January 27th, 2010 by AFF

Searching for path forward, congressional Dems vow to pass a health care bill

Giving up on overhauling the nation’s health care system is not an option, the top House Democrat said Wednesday as lawmakers looked to President Barack Obama for guidance in his State of the Union address on how to revive the stalled legislation.

Asked if Congress might abandon a health care initiative beset with political and policy problems, Speaker Nancy Pelosi, D-Calif., responded: “I don’t see that as a possibility. We will have something.”

White House Communications Director Dan Pfeiffer told congressional staff that Obama will use Wednesday night’s address to reiterate his commitment to an ambitious remake of the nation’s health care system, similar to the call he issued last September after critics seized the momentum during a summer of angry town hall meetings.
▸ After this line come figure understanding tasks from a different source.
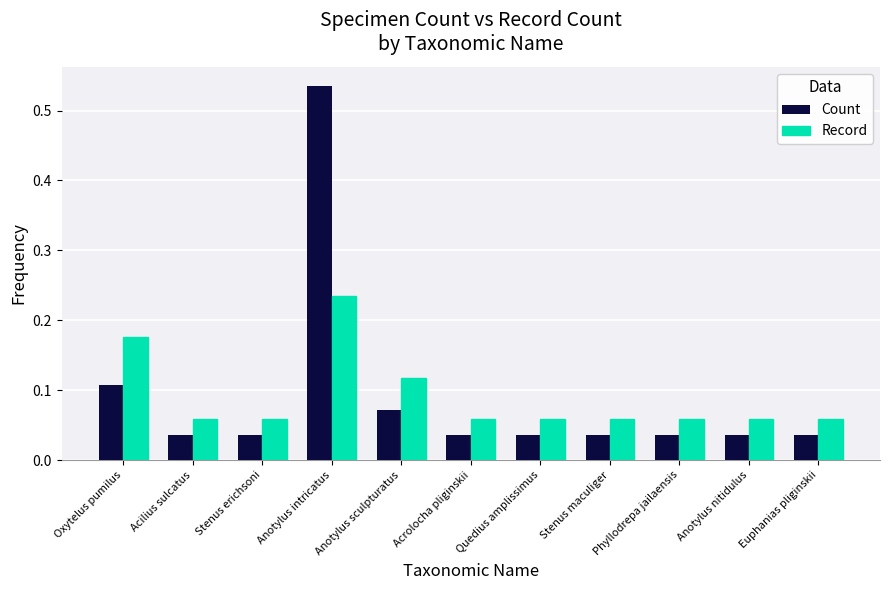

The value of Record at Acilius sulcatus is 0.0. True or false?

False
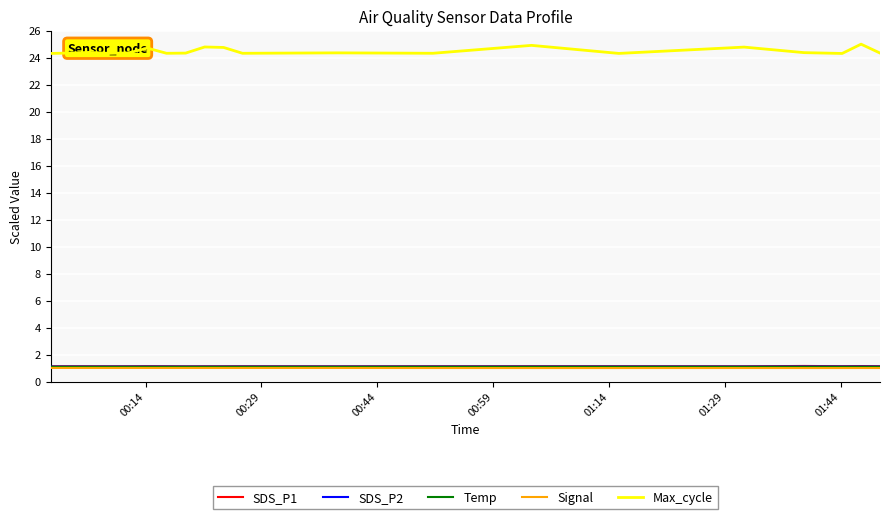

Count the Temp values in the range 1 to 2.

20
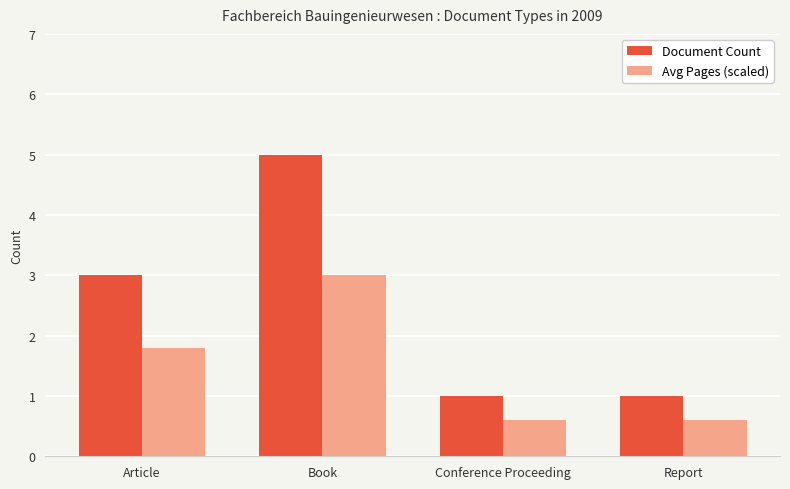

What are all the series names shown in the legend?

Document Count, Avg Pages (scaled)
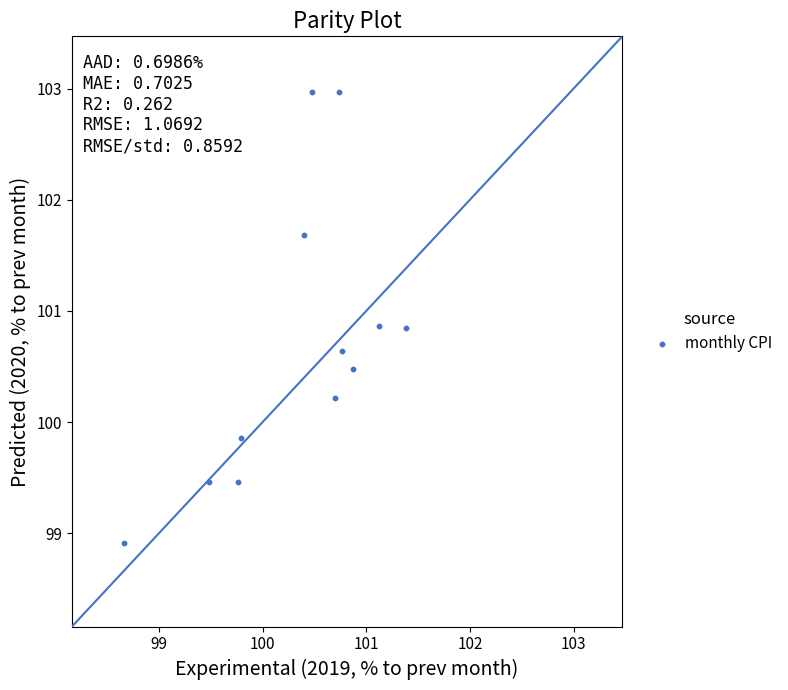

What Y value in the scatter plot is closest to 100?

99.9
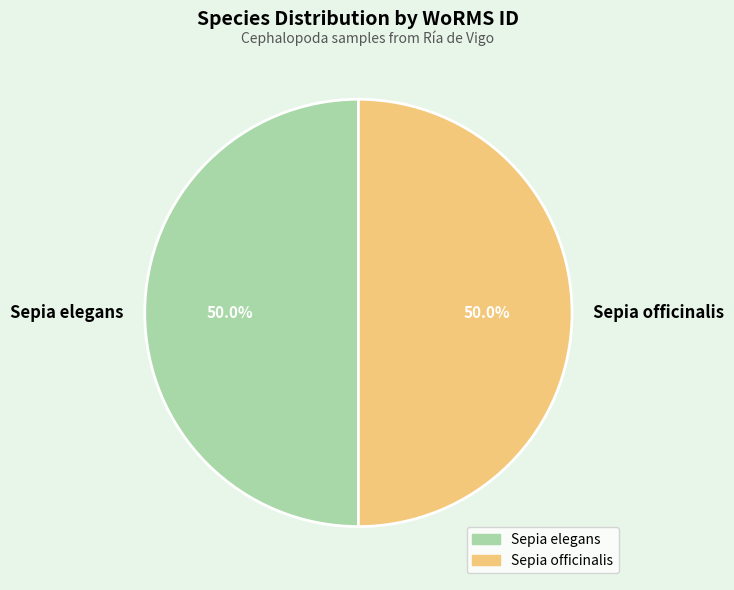

To the nearest percent, what is the combined percentage of Sepia elegans and Sepia officinalis?

100%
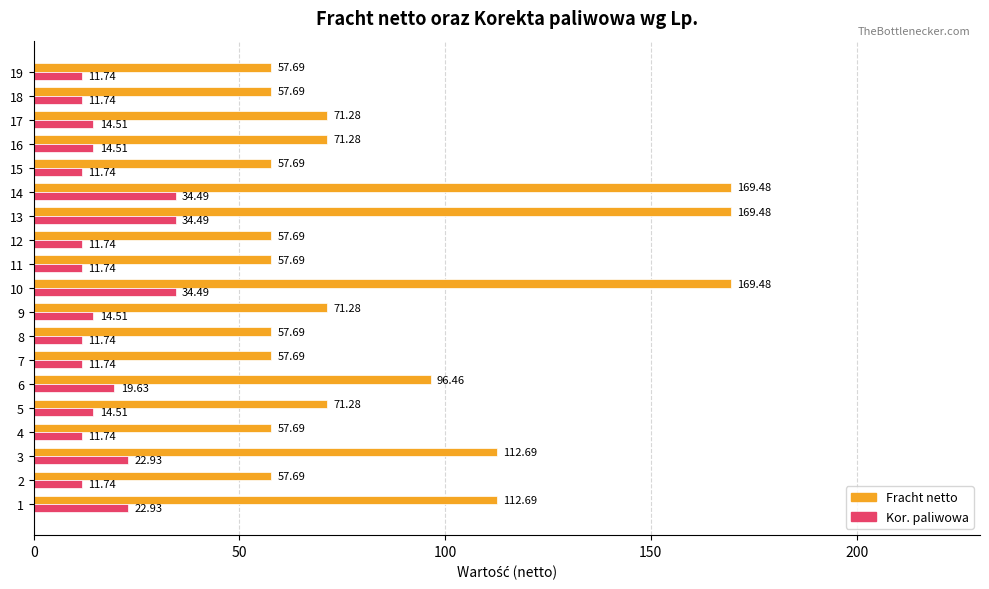

Rank the series by their average value, from lowest to highest.

Kor. paliwowa, Fracht netto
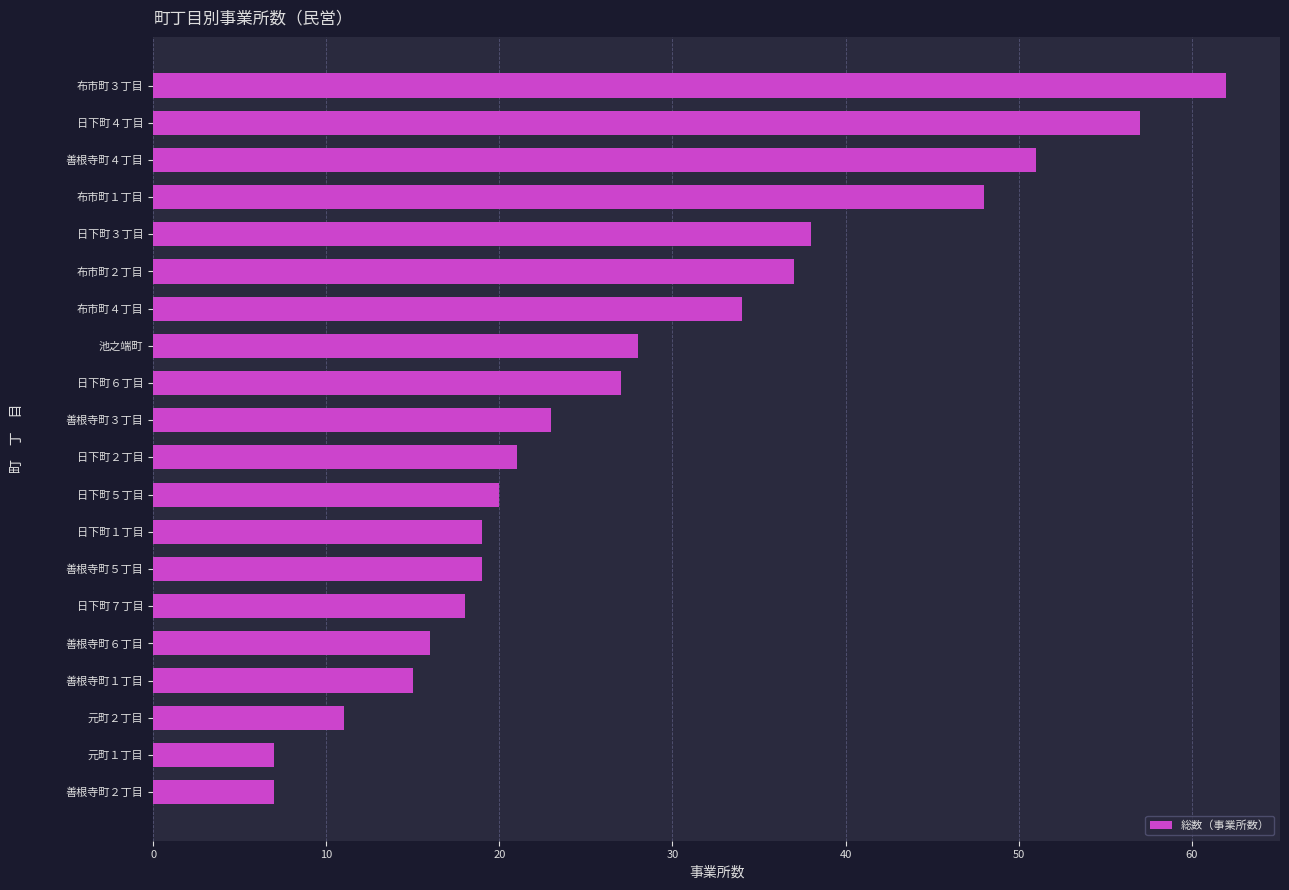

The chart shows a value of 18 at 日下町７丁目. True or false?

True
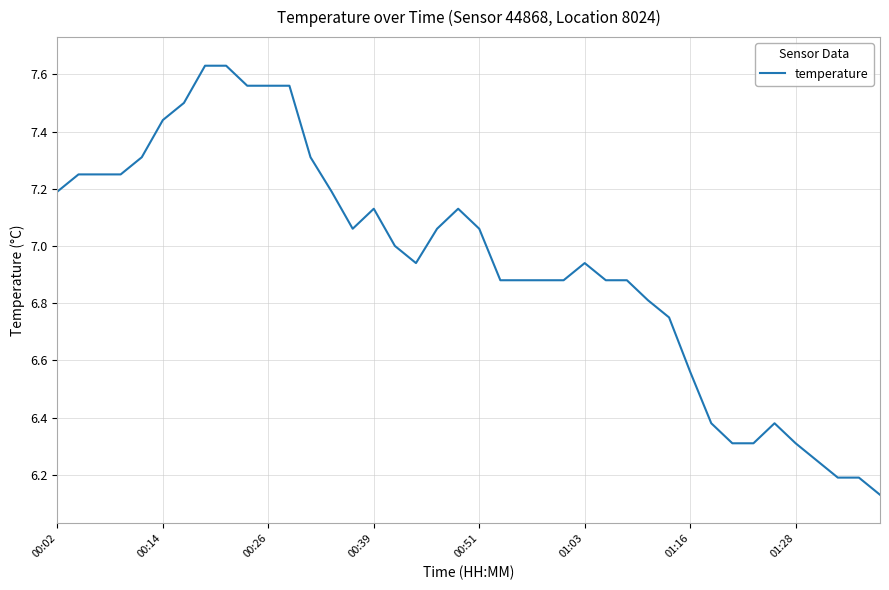

True or false: the data has more than 0 interior local peaks.

True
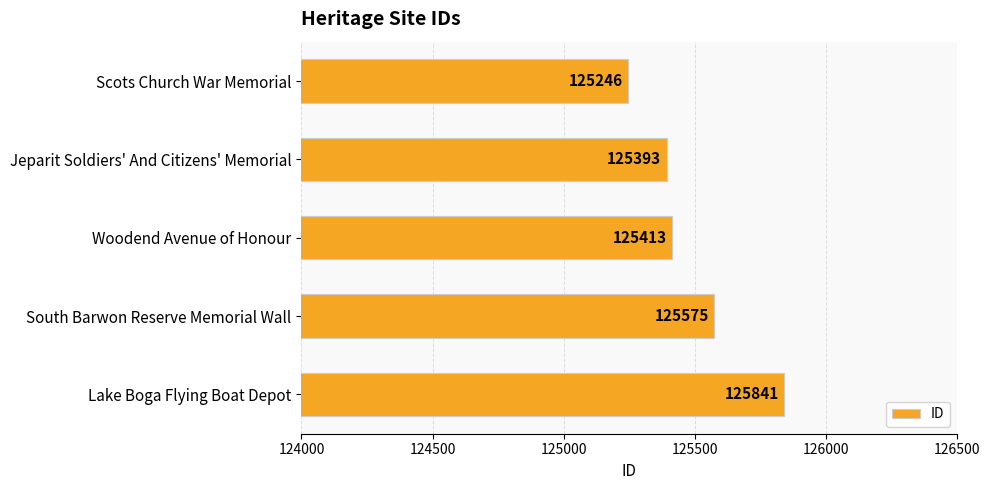

Reading top to bottom, list all the values displayed in this chart.

125246	125393	125413	125575	125841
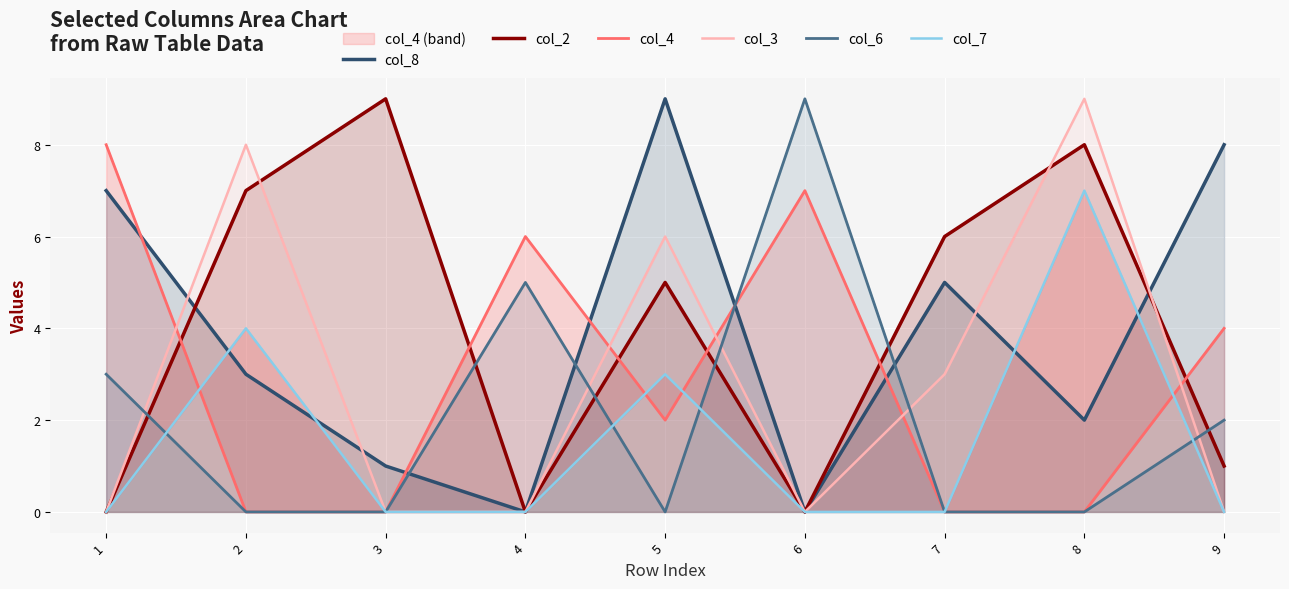

The col_8 series shows 1 at 8. True or false?

False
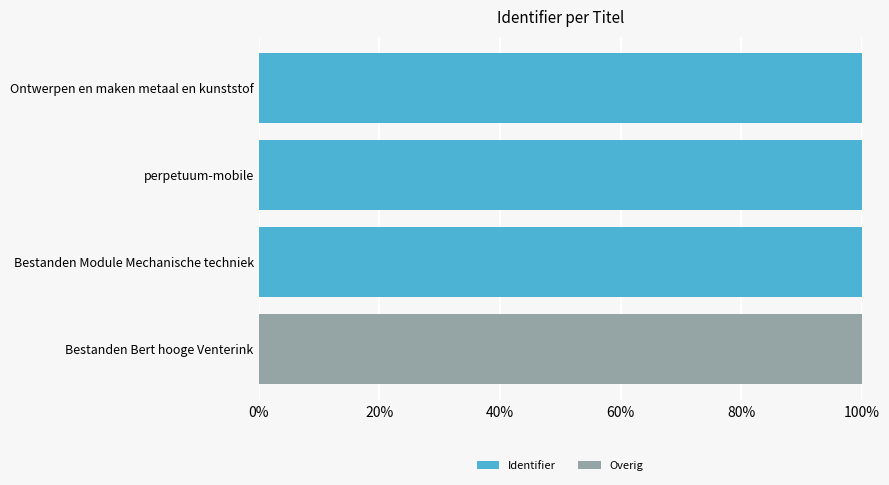

Is it true that Identifier equals 100.0 at perpetuum-mobile?

True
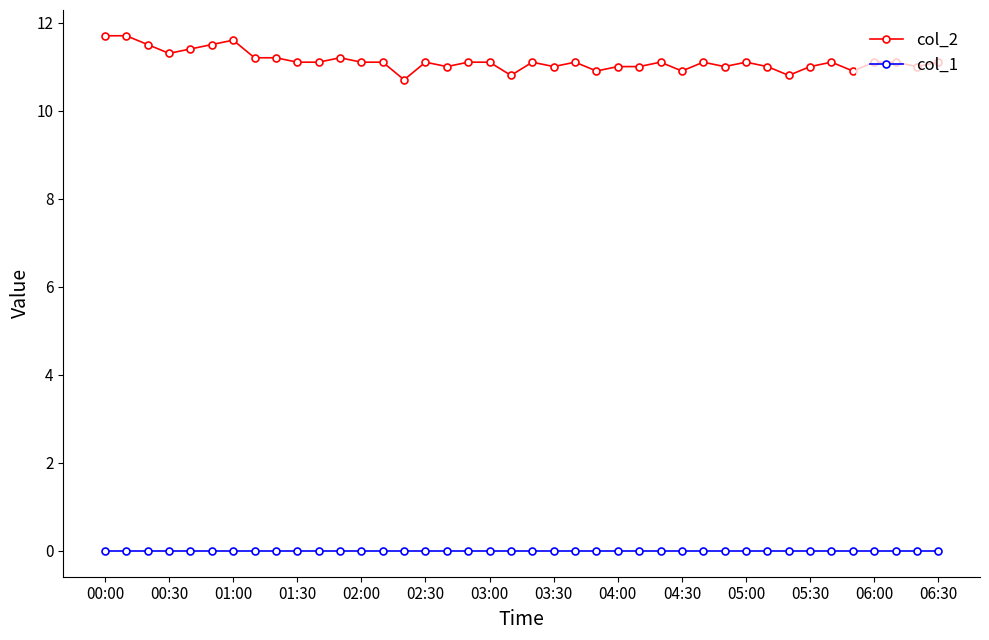

What are all the series names shown in the legend?

col_2, col_1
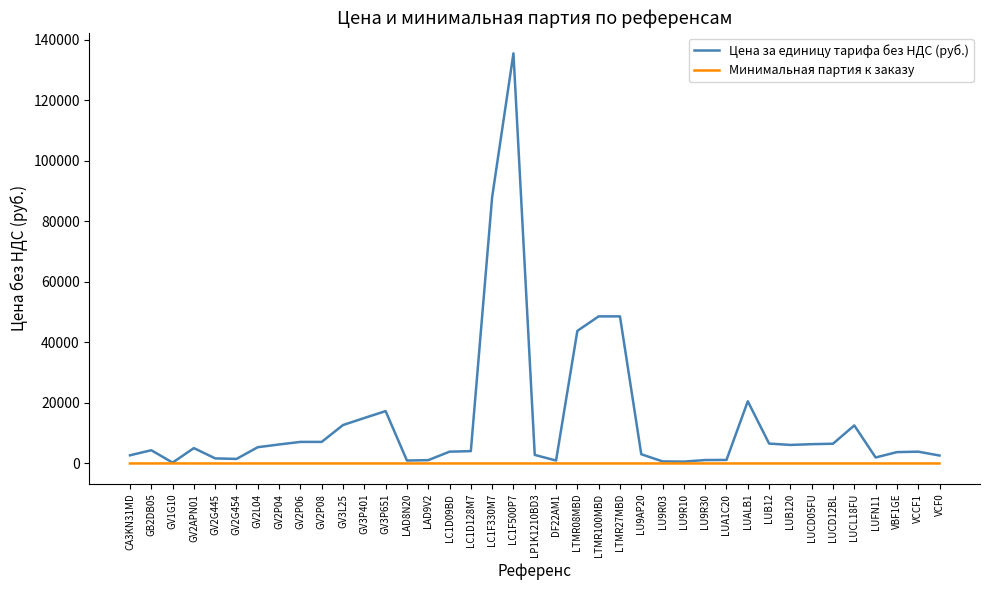

Rank the series at LTMR08MBD from highest to lowest value.

Цена за единицу тарифа без НДС (руб.), Минимальная партия к заказу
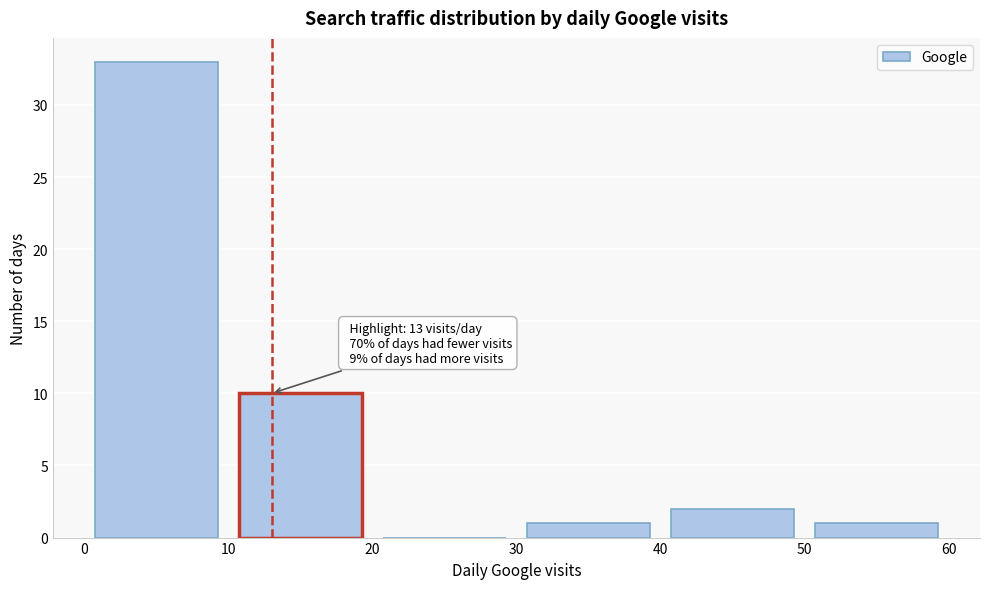

Over which range of the x-axis is the bar tallest?

0 to 10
Although lawmakers don’t expect to hear a specific prescription for how to move forward, Pfeiffer said the president would offer “additional details” on his health care goals.

The speech comes as Democrats are struggling to find a way to advance health care legislation after the loss of a Massachusetts Senate seat last week cost them the 60-vote majority needed to deliver.

“The president is a strong persuader, as they say, and I think it makes an awful lot of difference, and I think he will bring everybody together,” said Rep. John Larson, D-Conn.